Understanding Unstructured Data
Unstructured data is different than structured data in that its structure is unpredictable. Examples of unstructured data include documents, e-mails, blogs, digital images, videos, and satellite imagery. It also includes some data generated by machines or sensors. In fact, unstructured data accounts for the majority of data that’s on your company’s premises as well as external to your company in online private and public sources such as Twitter and Facebook.
In the past, most companies weren’t able to either capture or store this vast amount of data. It was simply too expensive or too overwhelming. Even if companies were able to capture the data, they didn’t have the tools to easily analyze the data and use the results to make decisions. Very few tools could make sense of these vast amounts of data. The tools that did exist were complex to use and did not produce results in a reasonable time frame.

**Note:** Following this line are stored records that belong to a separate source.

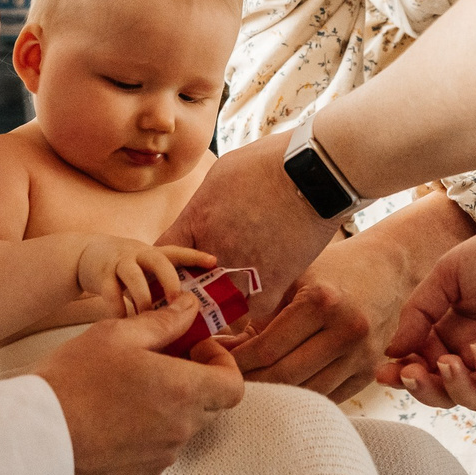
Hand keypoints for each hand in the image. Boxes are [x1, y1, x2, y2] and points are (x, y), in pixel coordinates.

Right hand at [34, 295, 244, 474]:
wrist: (33, 439)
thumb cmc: (73, 380)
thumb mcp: (116, 335)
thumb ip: (162, 322)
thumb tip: (191, 308)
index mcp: (183, 391)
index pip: (233, 385)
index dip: (221, 364)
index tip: (195, 350)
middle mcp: (179, 430)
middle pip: (208, 405)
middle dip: (192, 380)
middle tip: (158, 361)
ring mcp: (160, 458)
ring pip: (181, 427)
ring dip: (167, 406)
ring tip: (126, 388)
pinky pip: (157, 449)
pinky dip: (147, 431)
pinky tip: (112, 416)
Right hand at [74, 238, 207, 315]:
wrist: (84, 256)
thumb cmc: (124, 271)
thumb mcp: (144, 271)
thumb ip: (160, 289)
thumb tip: (187, 317)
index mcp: (153, 254)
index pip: (177, 253)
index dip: (195, 256)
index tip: (214, 262)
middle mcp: (138, 254)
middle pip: (159, 261)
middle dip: (170, 280)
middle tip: (178, 301)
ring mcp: (119, 263)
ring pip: (133, 277)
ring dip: (143, 298)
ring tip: (147, 318)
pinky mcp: (100, 274)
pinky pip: (110, 293)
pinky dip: (117, 310)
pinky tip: (122, 324)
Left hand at [162, 130, 341, 299]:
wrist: (314, 173)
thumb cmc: (268, 164)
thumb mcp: (220, 176)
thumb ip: (202, 207)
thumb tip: (197, 222)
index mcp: (196, 222)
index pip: (161, 255)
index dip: (164, 262)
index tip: (174, 264)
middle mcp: (213, 252)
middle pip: (186, 287)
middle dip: (190, 286)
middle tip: (198, 286)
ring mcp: (242, 272)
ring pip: (219, 304)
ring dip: (222, 299)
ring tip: (230, 292)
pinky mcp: (273, 284)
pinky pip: (253, 310)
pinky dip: (255, 303)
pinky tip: (259, 290)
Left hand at [235, 221, 425, 402]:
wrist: (387, 268)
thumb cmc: (332, 269)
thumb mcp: (294, 279)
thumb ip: (260, 315)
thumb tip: (220, 349)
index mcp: (322, 302)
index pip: (267, 348)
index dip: (236, 362)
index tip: (215, 363)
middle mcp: (347, 331)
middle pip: (285, 376)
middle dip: (250, 382)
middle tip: (226, 380)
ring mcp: (363, 355)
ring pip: (306, 393)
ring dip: (275, 394)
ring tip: (250, 386)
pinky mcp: (372, 372)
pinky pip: (328, 397)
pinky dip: (302, 396)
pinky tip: (282, 388)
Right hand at [379, 213, 475, 412]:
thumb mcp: (445, 277)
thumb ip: (418, 313)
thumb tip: (391, 351)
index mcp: (450, 332)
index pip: (422, 365)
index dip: (402, 374)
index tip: (382, 371)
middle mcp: (473, 352)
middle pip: (444, 391)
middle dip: (422, 389)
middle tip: (409, 373)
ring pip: (474, 399)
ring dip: (453, 389)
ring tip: (446, 363)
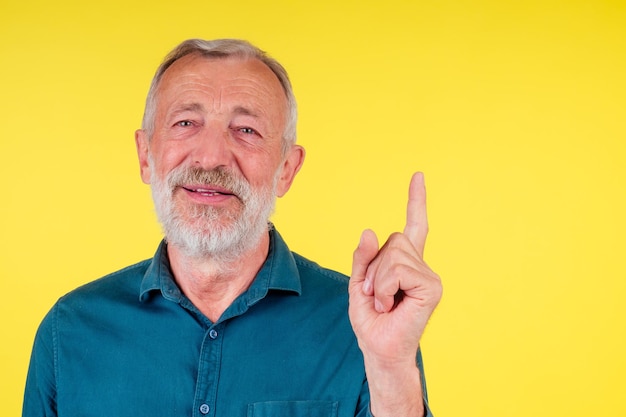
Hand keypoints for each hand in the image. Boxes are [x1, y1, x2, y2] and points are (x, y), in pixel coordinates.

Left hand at [348, 172, 441, 367]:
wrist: (379, 348)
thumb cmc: (371, 319)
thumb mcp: (359, 283)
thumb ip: (363, 258)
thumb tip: (370, 231)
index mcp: (405, 262)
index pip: (413, 225)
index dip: (416, 200)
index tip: (418, 176)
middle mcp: (420, 265)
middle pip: (392, 240)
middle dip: (373, 268)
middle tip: (377, 295)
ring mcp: (429, 275)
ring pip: (393, 255)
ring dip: (378, 281)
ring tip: (384, 302)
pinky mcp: (432, 286)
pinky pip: (398, 270)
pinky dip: (385, 288)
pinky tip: (392, 305)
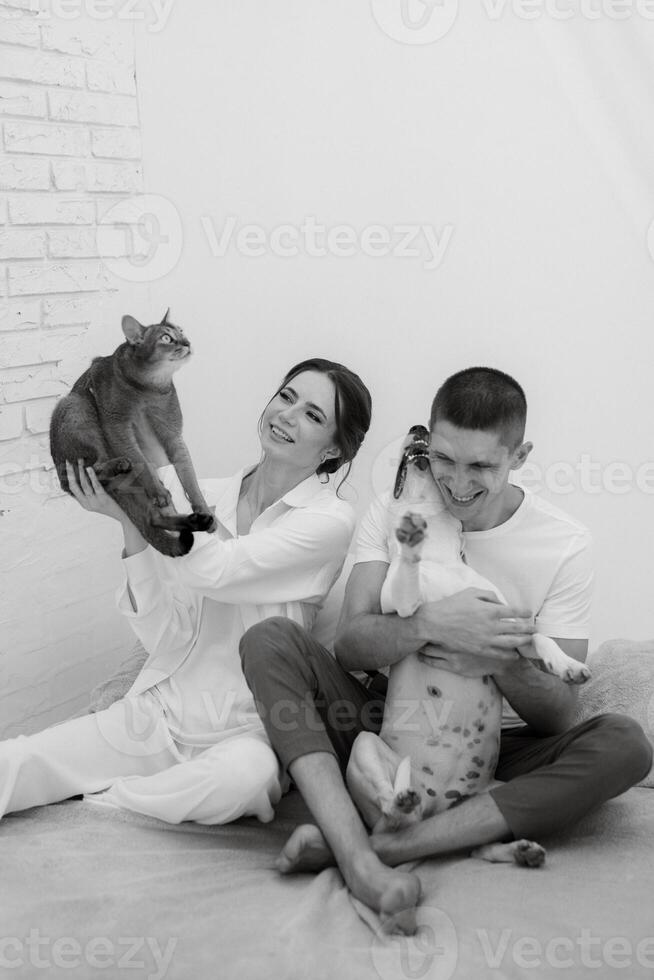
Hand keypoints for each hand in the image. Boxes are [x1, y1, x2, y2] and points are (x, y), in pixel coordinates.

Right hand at [65, 459, 126, 523]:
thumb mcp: (99, 500)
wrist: (124, 516)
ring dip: (80, 472)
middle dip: (70, 473)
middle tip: (68, 460)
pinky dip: (91, 476)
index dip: (68, 477)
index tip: (67, 466)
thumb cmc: (112, 506)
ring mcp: (95, 501)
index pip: (72, 489)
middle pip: (74, 486)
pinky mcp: (103, 499)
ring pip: (84, 485)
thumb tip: (86, 477)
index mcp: (84, 503)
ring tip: (79, 461)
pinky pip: (95, 486)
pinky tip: (89, 468)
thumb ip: (91, 493)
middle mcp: (87, 503)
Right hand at [413, 588, 534, 674]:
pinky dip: (509, 654)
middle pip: (516, 628)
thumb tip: (501, 603)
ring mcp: (486, 639)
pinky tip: (515, 654)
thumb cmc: (452, 605)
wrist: (435, 623)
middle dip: (528, 629)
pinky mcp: (480, 649)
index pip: (513, 612)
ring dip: (523, 641)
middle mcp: (491, 625)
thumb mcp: (471, 592)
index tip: (529, 613)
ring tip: (530, 641)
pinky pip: (499, 653)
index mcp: (490, 610)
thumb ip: (489, 595)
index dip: (524, 612)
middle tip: (535, 629)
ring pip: (511, 642)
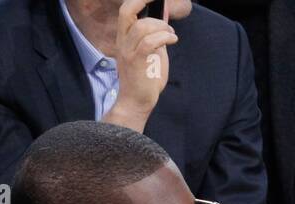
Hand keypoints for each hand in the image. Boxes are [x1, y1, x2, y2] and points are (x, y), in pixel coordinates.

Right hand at [105, 0, 179, 129]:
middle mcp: (123, 43)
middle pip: (127, 11)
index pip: (125, 11)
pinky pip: (150, 41)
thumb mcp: (151, 52)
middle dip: (145, 2)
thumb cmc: (144, 80)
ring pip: (143, 26)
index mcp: (124, 40)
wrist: (135, 103)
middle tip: (164, 13)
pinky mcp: (136, 61)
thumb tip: (165, 17)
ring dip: (162, 27)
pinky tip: (172, 41)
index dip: (140, 0)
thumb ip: (155, 35)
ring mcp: (128, 52)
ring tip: (170, 36)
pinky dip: (165, 37)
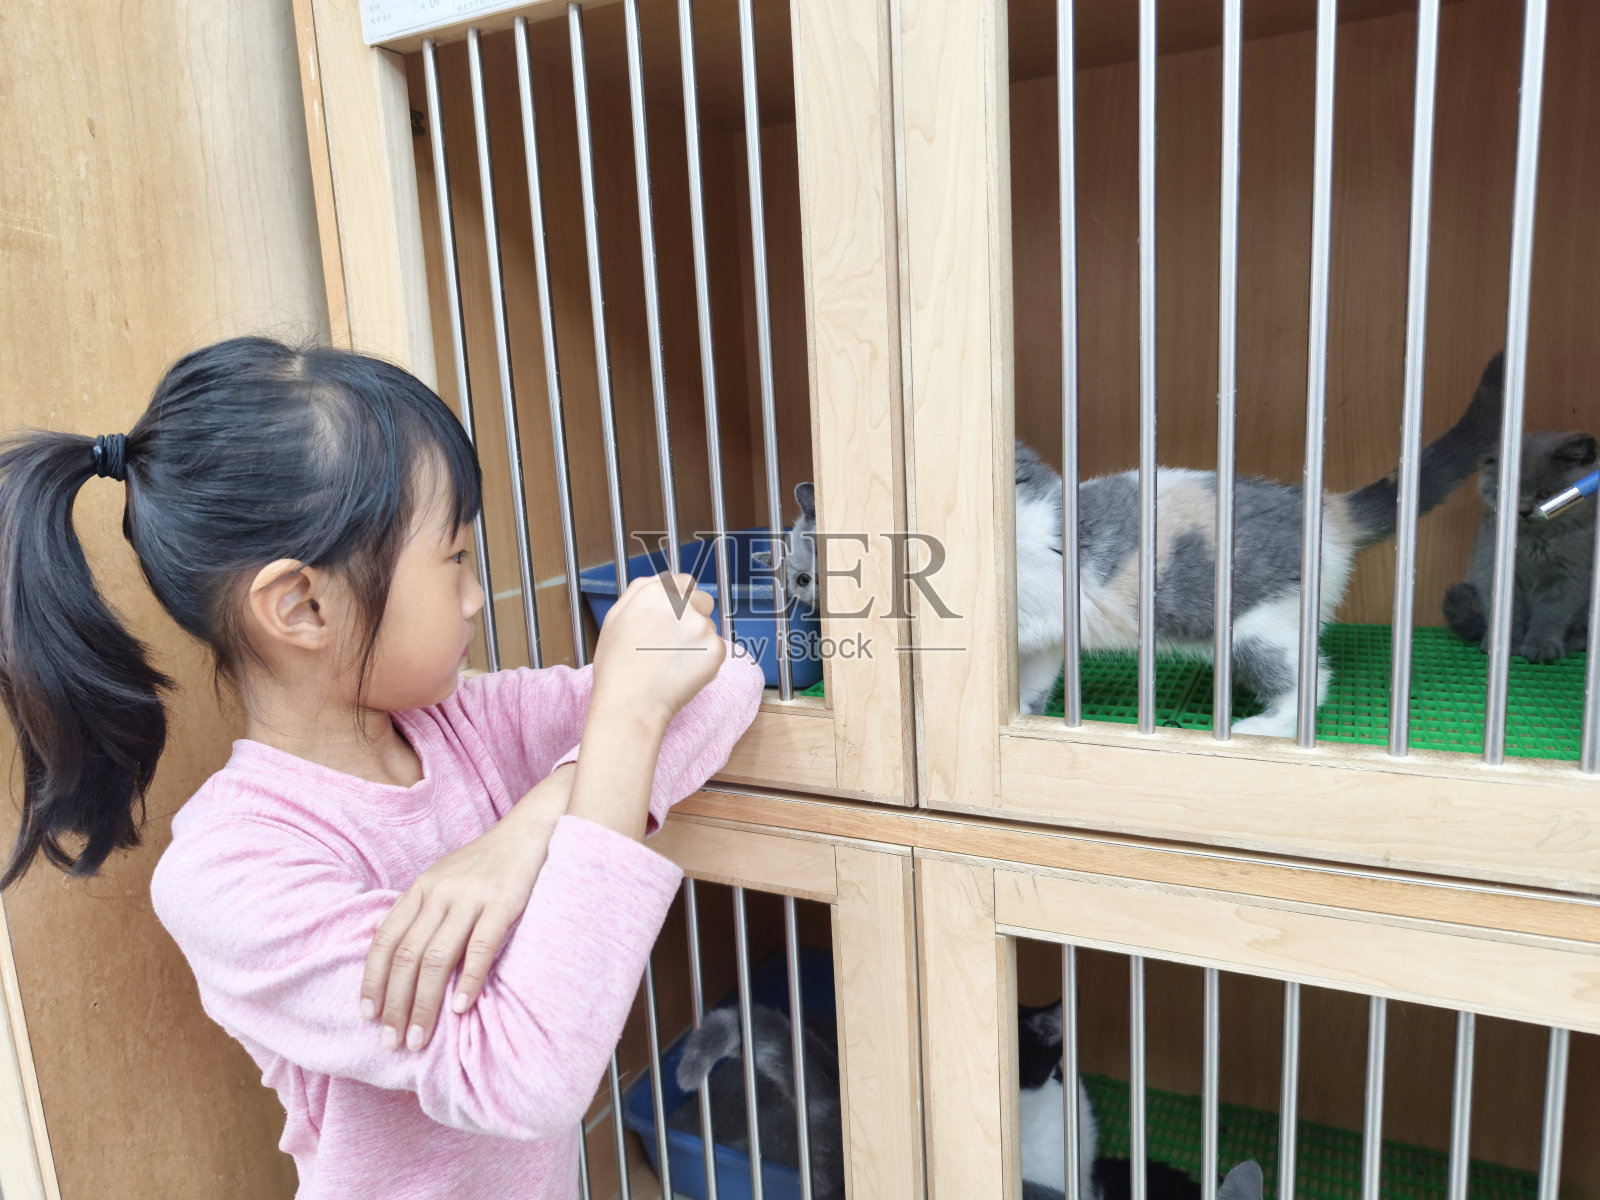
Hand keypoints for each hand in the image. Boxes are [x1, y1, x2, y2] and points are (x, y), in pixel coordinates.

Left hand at [359, 766, 572, 1051]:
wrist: (533, 828)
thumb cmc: (490, 862)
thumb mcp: (447, 878)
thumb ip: (425, 911)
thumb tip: (401, 957)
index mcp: (422, 887)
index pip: (386, 938)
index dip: (373, 978)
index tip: (368, 1014)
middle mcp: (440, 892)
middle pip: (407, 955)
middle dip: (395, 1003)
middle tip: (391, 1041)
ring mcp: (471, 897)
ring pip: (435, 957)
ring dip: (424, 1003)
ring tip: (419, 1038)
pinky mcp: (504, 902)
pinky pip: (480, 947)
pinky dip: (467, 980)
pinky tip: (461, 1008)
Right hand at [591, 572, 724, 731]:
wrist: (630, 705)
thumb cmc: (618, 668)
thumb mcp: (615, 618)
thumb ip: (639, 592)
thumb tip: (658, 581)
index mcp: (654, 592)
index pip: (683, 582)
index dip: (679, 600)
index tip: (675, 615)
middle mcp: (681, 605)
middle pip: (703, 600)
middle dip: (694, 616)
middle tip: (675, 641)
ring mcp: (701, 627)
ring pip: (708, 627)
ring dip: (698, 640)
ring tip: (672, 662)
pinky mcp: (716, 650)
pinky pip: (716, 649)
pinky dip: (705, 660)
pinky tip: (682, 672)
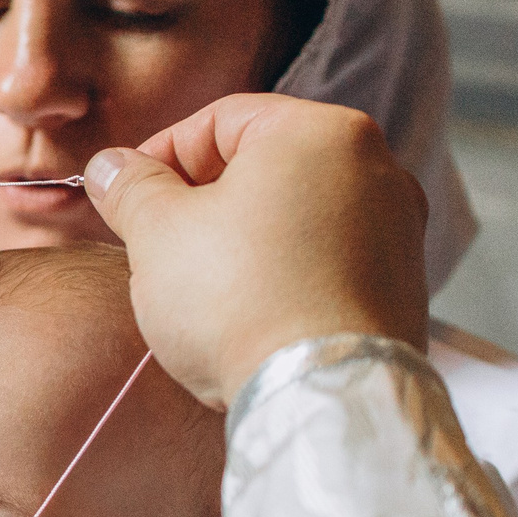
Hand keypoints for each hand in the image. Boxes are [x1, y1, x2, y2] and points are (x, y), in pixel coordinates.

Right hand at [84, 95, 429, 408]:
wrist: (320, 396)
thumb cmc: (239, 302)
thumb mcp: (157, 233)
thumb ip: (131, 186)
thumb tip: (112, 167)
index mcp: (320, 132)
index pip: (220, 120)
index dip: (160, 155)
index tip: (128, 195)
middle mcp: (378, 167)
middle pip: (264, 165)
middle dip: (204, 199)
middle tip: (158, 241)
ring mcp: (400, 228)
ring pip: (298, 213)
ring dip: (244, 237)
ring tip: (201, 284)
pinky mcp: (405, 284)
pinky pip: (329, 259)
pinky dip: (287, 272)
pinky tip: (250, 312)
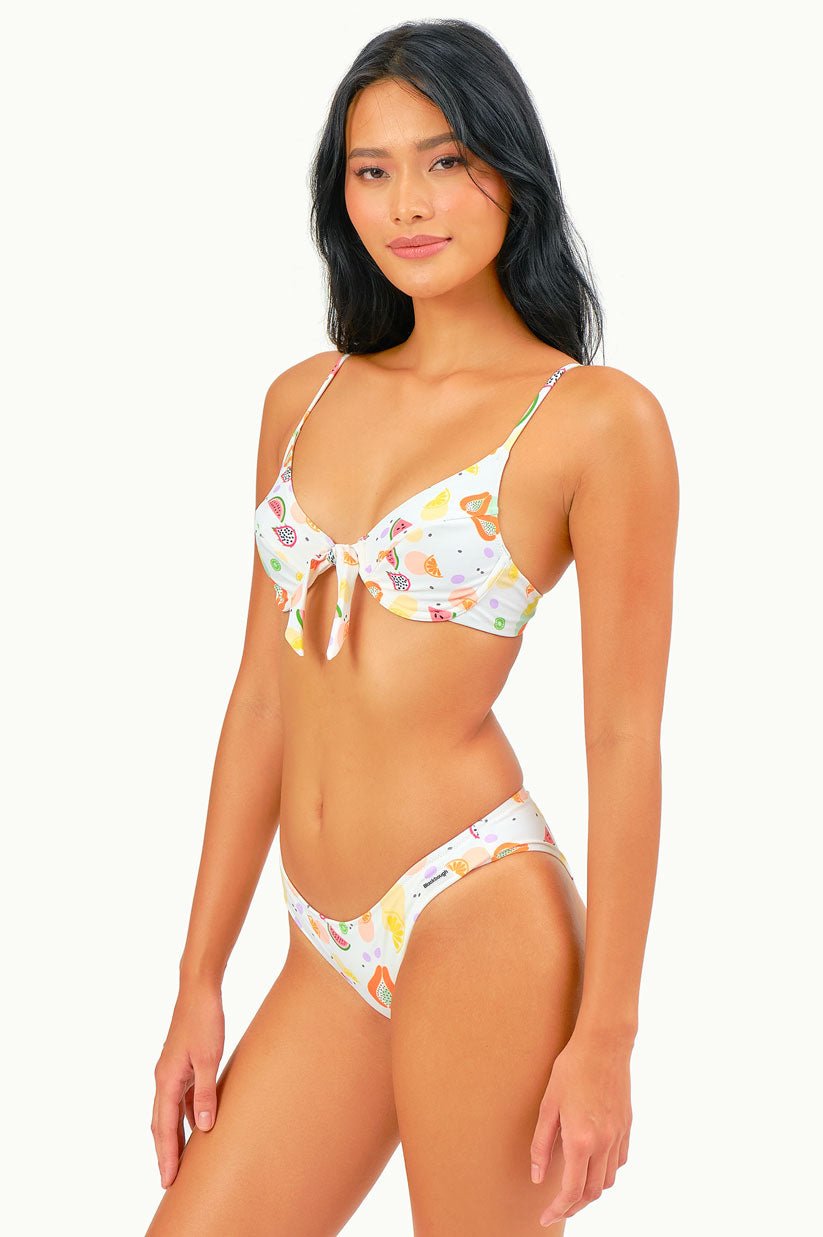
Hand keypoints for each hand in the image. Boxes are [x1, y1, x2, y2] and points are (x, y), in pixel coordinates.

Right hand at [151, 978, 224, 1189]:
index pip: (164, 1126)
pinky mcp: (180, 1063)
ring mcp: (171, 1070)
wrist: (198, 989)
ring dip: (173, 1135)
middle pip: (161, 1123)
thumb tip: (204, 1126)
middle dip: (164, 1151)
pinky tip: (198, 1124)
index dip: (166, 1154)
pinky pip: (180, 1097)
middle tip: (169, 1180)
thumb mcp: (210, 1057)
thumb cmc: (204, 1020)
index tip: (167, 1180)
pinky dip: (184, 1115)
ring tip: (181, 1159)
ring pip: (169, 1111)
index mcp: (167, 1079)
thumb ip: (206, 1092)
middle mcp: (164, 1078)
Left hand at [530, 1028, 632, 1227]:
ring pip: (608, 1180)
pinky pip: (618, 1162)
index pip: (572, 1191)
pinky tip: (592, 1165)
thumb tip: (538, 1177)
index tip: (545, 1217)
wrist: (604, 1046)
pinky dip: (605, 1172)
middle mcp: (604, 1143)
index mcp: (581, 1140)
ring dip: (590, 1191)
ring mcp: (618, 1136)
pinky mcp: (627, 1127)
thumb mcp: (548, 1105)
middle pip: (592, 1192)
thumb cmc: (571, 1070)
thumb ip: (541, 1145)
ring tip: (573, 1189)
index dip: (558, 1209)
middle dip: (573, 1206)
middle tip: (557, 1208)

In the end, those who really wanted to go to the enormous effort of analyzing this data were forced to work with snapshots of data. This has the undesirable effect of missing important events because they were not in a particular snapshot.
One approach that is becoming increasingly valued as a way to gain business value from unstructured data is text analytics, the process of analyzing unstructured text, extracting relevant information, and transforming it into structured information that can then be leveraged in various ways. The analysis and extraction processes take advantage of techniques that originated in computational linguistics, statistics, and other computer science disciplines.